Treatment with naloxone ameliorates both optic nerve axon and RGC loss. (a) qPCR analysis of relative mRNA levels of genes in the TLR pathways in retinas (n = 9) of LPS-treated mice compared to those of control mice (n = 9) (mRNA levels in control retinas were set at one). (b) Analysis of relative gene expression of the same genes in the brains of the same control and experimental mice. (c) Analysis of TLR and complement gene expression in retinas of LPS-treated mice segregated into two groups according to the extent of damage in the optic nerve: samples from “DBA/2J+LPS” group (n = 5) had significant axon loss, whereas samples from “DBA/2J+LPS (little axonal damage)” (n = 4) had only a small degree of axon loss (comparable to that of non-LPS treated male DBA2/J animals). (d) Analysis of RGC survival in eyes from LPS and naloxone (n = 16) and LPS only treated (n = 21) animals, using semi-quantitative scoring. (e) optic nerve scores of eyes from LPS and naloxone (n = 14) and LPS only (n = 15) treated animals using semi-quantitative assessment. Data were tested for statistical differences between groups using either one-way ANOVA followed by Tukey-Kramer post-hoc testing (multiple groups) or t-test (two groups) (*p<0.05, **p<0.01, ***p<0.001).
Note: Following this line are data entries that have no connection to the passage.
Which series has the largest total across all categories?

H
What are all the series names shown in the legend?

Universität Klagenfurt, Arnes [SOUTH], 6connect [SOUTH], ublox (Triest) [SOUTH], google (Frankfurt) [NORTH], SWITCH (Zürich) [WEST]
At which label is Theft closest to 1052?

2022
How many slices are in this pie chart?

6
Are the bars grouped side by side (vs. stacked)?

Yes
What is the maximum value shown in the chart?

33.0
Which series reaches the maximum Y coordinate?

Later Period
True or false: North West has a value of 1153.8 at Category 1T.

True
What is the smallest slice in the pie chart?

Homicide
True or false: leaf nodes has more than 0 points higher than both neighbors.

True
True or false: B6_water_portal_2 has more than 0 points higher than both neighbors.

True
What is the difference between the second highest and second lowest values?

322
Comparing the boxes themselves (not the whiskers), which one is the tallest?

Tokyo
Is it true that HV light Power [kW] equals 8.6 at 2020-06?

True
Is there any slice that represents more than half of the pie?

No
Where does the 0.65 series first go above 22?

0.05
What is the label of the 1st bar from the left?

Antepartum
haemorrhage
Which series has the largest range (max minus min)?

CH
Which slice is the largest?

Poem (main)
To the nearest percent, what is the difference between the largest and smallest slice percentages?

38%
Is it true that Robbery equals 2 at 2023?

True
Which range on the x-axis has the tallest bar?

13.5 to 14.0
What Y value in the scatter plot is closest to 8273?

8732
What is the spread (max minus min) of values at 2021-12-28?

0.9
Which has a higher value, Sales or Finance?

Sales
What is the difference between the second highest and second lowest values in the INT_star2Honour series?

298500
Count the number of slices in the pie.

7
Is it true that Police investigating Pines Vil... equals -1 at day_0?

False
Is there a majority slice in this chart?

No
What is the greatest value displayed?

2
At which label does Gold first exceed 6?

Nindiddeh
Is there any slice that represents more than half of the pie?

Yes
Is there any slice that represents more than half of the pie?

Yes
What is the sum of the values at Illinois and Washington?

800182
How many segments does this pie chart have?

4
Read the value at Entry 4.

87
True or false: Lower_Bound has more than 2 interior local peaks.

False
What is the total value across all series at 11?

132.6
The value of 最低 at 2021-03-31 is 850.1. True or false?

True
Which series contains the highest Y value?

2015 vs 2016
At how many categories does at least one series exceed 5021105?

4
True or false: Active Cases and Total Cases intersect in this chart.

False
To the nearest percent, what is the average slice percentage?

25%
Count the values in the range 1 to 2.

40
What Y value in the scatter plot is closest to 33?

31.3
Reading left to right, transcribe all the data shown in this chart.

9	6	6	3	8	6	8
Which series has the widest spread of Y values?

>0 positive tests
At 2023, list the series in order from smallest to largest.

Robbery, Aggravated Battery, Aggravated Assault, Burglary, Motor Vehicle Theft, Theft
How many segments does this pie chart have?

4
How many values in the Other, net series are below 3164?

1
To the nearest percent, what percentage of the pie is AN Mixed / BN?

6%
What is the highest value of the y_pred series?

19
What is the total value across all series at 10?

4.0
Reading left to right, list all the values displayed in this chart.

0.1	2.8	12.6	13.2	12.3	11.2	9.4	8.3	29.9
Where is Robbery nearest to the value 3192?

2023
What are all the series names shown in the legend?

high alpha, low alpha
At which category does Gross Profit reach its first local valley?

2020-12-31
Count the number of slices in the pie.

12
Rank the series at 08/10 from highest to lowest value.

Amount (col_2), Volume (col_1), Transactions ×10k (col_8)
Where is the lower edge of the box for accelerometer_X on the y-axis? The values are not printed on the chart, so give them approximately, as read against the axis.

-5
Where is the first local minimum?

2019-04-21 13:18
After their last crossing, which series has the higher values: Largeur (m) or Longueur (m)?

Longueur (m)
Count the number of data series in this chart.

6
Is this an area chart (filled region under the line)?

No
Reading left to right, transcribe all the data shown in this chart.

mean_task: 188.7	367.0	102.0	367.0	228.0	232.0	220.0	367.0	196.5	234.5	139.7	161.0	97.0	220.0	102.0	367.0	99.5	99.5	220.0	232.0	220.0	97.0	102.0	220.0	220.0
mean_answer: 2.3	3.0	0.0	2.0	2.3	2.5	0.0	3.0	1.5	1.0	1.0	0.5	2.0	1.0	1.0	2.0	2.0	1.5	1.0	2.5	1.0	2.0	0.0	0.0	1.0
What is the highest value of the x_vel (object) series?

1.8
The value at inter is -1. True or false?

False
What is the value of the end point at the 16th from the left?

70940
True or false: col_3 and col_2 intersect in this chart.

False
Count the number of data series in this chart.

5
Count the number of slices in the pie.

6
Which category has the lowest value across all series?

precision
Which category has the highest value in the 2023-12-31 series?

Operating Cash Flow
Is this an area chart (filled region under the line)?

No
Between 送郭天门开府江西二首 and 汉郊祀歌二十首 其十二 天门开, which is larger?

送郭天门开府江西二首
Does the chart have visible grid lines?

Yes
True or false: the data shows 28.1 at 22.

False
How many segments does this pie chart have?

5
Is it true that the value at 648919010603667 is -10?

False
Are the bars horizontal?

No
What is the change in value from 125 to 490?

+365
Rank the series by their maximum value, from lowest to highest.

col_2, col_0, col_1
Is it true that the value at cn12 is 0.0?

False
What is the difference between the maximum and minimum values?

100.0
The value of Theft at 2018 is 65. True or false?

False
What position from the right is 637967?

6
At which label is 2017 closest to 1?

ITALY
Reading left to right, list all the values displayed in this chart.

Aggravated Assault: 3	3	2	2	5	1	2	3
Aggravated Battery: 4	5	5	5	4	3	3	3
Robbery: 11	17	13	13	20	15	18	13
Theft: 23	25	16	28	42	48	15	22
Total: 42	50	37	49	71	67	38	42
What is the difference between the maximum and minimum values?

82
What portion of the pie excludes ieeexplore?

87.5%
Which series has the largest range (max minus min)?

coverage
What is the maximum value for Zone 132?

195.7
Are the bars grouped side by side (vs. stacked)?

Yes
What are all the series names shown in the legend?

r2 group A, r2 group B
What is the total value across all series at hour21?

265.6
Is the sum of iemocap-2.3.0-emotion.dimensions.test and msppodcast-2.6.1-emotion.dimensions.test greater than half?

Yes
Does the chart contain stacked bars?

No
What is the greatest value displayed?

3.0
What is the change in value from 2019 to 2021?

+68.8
All data are presented as mean ± SEM.

Figure 4. Peripheral LPS administration leads to microglial cell changes in the ONH and retina.

(a–d) Representative images of Iba1 (green)/DAPI (blue) (a,b), as well as CD11b (red)/DAPI(blue) (c,d)-stained optic nerve head tissue from DBA2/J animals treated without (a,c) or with LPS (b,d). “V” denotes location of the vitreous body. Arrows point to the junction between the optic nerve tissue and the sclera. Dashed lines outline the region where cell counts were performed. Scale bars are 100 µm. (e,f) Analysis of Iba1⁺ (e) and CD11b⁺ (f) microglial cell numbers in the proximal unmyelinated part of the ONH. Counts are average numbers from 6 and 7 LPS treated eyes and 3 and 4 controls respectively. (g) Correlation between RGC score and numbers of CD11b⁺ cells in the prelaminar region of the ONH of all eyes analyzed. (h) Sholl analysis of retinal microglial cells: representative images of microglial cell traces subjected to Sholl analysis with the overlaid concentric circles. (i) The total number of intersections was decreased in microglia from the retinas of LPS-treated animals (n = 8) as compared to controls (n = 6). (j) Skeleton analysis of retinal microglial cell: the retinal microglia of LPS-treated mice (n = 8 eyes) had fewer branches than that of control mice (n = 6 eyes). Assessments of statistically significant differences between groups were done using t-test (*p<0.05).